+++ GIVEN DATA +++

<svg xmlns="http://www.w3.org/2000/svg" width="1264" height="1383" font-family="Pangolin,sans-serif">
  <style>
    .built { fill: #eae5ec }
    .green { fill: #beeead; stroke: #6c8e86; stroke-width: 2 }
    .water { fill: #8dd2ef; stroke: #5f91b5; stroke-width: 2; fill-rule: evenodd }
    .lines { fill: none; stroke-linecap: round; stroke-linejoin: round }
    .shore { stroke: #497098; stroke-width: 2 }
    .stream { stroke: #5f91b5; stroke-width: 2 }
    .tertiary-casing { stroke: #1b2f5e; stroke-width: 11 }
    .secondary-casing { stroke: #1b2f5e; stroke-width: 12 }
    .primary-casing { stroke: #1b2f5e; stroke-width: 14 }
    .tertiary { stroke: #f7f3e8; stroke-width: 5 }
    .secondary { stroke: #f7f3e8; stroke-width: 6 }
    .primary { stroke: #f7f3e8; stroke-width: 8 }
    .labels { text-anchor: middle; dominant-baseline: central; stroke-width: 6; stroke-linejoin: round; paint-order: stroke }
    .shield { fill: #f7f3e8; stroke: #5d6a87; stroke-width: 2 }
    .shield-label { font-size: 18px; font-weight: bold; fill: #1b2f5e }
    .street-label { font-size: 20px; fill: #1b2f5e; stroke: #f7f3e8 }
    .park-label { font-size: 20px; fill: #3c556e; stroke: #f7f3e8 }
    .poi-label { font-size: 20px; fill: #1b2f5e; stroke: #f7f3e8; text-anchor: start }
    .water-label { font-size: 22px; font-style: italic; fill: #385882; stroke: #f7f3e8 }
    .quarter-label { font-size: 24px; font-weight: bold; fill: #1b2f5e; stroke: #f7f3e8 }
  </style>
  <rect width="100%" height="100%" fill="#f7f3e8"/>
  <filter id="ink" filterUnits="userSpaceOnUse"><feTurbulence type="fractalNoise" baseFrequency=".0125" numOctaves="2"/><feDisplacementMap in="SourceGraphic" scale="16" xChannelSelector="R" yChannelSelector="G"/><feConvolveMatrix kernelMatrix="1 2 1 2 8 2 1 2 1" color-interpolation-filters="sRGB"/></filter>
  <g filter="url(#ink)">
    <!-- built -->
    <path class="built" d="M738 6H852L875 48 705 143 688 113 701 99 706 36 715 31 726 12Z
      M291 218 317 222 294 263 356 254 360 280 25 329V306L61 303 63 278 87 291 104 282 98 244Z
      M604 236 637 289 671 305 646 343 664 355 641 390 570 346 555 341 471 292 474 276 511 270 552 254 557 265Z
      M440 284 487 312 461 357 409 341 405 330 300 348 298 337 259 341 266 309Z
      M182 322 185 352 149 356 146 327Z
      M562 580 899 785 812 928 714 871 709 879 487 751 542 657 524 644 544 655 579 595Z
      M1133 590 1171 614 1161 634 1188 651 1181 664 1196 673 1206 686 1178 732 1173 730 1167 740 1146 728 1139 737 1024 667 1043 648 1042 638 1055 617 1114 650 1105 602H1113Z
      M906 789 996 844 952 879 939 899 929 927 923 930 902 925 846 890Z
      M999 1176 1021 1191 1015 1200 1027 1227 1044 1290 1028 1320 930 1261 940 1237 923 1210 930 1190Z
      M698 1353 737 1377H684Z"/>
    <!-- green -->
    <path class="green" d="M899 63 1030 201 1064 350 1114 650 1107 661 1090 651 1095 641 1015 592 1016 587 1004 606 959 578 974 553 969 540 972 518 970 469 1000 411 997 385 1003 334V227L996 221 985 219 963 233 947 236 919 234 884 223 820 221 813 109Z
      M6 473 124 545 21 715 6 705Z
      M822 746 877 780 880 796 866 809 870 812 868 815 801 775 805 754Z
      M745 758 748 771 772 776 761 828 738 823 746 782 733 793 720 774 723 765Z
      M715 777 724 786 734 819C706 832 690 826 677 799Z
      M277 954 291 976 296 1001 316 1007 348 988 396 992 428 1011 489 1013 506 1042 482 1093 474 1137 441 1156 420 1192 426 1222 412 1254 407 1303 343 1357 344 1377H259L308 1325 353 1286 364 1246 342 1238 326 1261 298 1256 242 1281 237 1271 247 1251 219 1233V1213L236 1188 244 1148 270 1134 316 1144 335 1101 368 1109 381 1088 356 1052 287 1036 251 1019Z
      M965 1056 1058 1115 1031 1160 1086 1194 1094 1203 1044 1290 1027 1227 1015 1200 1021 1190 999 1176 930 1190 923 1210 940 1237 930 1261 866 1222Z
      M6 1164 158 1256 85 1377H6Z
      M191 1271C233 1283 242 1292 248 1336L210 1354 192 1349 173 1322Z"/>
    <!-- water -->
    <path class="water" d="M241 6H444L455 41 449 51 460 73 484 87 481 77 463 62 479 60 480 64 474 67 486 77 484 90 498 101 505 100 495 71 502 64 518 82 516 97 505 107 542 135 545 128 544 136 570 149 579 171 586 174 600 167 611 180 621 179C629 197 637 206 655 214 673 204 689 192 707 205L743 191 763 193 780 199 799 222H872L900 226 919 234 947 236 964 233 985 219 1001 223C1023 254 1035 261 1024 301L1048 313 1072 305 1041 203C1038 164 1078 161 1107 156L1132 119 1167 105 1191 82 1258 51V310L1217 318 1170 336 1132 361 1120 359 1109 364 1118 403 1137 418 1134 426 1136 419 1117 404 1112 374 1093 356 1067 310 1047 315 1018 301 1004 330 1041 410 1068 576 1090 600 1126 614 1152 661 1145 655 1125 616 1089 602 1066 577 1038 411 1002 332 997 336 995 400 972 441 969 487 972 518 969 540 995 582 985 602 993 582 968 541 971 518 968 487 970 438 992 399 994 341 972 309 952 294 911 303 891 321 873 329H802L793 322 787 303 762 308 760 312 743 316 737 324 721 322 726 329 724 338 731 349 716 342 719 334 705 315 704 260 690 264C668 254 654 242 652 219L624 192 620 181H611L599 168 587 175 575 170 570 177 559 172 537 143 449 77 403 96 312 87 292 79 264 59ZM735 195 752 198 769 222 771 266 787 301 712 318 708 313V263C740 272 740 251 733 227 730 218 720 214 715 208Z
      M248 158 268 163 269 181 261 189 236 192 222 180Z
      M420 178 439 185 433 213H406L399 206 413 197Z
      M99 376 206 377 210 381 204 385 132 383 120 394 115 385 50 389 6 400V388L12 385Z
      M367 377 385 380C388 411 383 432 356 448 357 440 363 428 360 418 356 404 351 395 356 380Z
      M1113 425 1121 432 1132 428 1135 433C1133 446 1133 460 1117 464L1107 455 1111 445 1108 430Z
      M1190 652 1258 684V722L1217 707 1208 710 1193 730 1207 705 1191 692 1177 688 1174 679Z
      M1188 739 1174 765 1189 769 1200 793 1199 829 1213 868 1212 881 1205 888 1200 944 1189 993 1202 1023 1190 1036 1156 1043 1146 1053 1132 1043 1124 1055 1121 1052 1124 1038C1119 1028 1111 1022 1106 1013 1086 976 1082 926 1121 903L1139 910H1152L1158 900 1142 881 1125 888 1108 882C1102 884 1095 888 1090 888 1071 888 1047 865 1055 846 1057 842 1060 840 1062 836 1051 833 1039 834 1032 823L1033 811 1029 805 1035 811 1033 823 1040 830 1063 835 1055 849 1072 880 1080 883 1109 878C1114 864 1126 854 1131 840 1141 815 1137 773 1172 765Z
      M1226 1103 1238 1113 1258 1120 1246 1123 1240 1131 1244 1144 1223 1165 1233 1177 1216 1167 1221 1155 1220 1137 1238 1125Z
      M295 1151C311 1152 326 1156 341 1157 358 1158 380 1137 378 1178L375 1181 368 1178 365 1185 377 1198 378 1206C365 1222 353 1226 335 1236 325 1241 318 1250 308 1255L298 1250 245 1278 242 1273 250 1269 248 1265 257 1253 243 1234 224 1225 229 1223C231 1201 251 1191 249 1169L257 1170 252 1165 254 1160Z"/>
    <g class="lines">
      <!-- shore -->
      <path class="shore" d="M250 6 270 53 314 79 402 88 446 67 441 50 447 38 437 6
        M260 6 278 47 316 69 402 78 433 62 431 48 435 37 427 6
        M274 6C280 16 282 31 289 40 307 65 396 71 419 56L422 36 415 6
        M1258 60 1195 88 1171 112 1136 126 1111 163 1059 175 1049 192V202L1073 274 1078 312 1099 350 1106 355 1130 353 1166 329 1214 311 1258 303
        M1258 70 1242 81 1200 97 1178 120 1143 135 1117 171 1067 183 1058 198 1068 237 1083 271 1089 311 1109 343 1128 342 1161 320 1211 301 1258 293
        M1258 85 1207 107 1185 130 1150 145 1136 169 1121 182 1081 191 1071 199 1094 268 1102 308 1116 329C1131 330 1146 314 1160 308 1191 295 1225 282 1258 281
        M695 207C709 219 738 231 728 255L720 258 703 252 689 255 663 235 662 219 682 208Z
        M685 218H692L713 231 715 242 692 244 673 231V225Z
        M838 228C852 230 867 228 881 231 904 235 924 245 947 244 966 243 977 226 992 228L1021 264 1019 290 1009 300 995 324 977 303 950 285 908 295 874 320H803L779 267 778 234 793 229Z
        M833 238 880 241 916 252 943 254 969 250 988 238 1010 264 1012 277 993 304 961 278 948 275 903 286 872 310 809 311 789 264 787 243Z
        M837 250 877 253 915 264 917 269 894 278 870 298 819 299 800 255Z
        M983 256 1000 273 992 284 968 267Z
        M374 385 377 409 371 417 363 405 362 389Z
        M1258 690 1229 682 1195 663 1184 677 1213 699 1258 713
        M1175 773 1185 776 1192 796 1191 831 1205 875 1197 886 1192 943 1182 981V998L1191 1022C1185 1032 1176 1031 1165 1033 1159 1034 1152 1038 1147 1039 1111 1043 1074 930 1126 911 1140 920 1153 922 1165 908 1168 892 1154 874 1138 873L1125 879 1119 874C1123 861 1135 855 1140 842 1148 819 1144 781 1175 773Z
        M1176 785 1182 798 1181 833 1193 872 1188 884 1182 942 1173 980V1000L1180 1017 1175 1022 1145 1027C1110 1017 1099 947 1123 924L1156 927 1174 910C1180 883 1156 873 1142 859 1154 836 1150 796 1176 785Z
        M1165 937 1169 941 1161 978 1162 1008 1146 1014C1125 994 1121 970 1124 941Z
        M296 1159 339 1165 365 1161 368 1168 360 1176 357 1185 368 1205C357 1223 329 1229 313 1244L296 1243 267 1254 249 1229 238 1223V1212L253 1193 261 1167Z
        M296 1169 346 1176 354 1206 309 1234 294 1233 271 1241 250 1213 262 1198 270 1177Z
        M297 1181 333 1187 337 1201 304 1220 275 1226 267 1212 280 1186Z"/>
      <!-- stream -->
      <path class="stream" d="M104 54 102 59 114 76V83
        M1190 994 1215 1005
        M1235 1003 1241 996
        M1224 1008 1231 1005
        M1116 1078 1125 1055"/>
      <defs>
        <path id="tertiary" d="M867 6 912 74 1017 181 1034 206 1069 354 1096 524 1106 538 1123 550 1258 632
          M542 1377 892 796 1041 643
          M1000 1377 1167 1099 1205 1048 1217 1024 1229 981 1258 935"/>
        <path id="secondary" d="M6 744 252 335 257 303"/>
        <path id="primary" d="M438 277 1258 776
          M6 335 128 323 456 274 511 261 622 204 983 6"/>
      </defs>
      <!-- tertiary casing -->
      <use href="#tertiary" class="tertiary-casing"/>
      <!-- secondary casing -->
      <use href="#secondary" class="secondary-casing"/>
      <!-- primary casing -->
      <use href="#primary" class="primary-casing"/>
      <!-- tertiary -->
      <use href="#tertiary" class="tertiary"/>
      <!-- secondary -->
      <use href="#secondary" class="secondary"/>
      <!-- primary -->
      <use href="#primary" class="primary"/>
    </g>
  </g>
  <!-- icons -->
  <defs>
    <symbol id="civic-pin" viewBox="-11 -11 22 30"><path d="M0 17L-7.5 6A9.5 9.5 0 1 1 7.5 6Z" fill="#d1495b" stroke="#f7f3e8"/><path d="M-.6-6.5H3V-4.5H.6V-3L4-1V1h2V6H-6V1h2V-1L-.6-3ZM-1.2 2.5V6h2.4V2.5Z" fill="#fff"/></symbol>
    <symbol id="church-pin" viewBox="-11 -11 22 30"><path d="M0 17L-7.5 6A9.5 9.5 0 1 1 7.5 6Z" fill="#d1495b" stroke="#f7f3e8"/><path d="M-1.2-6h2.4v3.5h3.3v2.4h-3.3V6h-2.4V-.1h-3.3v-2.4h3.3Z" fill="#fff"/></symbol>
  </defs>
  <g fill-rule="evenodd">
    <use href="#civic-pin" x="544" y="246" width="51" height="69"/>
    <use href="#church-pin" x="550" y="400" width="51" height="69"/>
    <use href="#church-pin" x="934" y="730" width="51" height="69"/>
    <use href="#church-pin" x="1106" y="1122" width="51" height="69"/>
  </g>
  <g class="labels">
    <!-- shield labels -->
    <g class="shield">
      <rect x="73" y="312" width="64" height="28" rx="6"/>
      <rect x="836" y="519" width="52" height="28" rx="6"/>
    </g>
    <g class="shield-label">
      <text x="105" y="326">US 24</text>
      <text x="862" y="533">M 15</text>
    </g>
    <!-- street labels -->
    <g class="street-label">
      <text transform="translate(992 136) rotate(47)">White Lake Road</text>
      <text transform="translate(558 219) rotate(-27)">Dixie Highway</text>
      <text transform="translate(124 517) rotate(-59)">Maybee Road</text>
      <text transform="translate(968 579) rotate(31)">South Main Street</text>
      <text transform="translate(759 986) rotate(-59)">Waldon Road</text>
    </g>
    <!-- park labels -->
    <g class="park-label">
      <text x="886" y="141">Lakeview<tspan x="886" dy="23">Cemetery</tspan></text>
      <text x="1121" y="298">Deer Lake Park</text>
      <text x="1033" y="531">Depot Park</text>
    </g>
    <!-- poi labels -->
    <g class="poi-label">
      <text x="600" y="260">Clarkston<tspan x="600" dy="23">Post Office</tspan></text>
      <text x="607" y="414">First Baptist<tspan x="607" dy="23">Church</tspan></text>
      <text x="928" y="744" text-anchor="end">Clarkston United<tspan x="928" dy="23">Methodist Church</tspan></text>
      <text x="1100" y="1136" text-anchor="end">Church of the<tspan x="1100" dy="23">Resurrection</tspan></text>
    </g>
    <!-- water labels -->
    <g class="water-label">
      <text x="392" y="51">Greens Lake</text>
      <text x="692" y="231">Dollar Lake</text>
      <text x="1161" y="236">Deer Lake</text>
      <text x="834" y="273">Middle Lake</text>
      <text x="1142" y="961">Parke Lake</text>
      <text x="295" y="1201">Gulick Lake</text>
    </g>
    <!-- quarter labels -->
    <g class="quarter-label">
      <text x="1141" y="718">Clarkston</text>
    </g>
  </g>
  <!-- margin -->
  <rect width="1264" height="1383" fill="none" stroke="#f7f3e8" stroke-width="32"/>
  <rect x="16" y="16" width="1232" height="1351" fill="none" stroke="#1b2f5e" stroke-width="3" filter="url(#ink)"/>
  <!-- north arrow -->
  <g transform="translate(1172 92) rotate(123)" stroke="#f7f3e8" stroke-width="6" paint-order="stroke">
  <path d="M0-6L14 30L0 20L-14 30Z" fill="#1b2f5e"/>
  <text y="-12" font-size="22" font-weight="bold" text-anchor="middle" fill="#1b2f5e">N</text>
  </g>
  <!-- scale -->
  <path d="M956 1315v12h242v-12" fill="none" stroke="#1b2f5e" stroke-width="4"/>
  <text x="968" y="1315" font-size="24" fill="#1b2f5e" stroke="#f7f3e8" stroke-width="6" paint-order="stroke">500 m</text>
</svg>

+++

__WORK ITEM__:
From the material, report only how many lines include the word "evenodd".

__ANSWER SPACE__:
2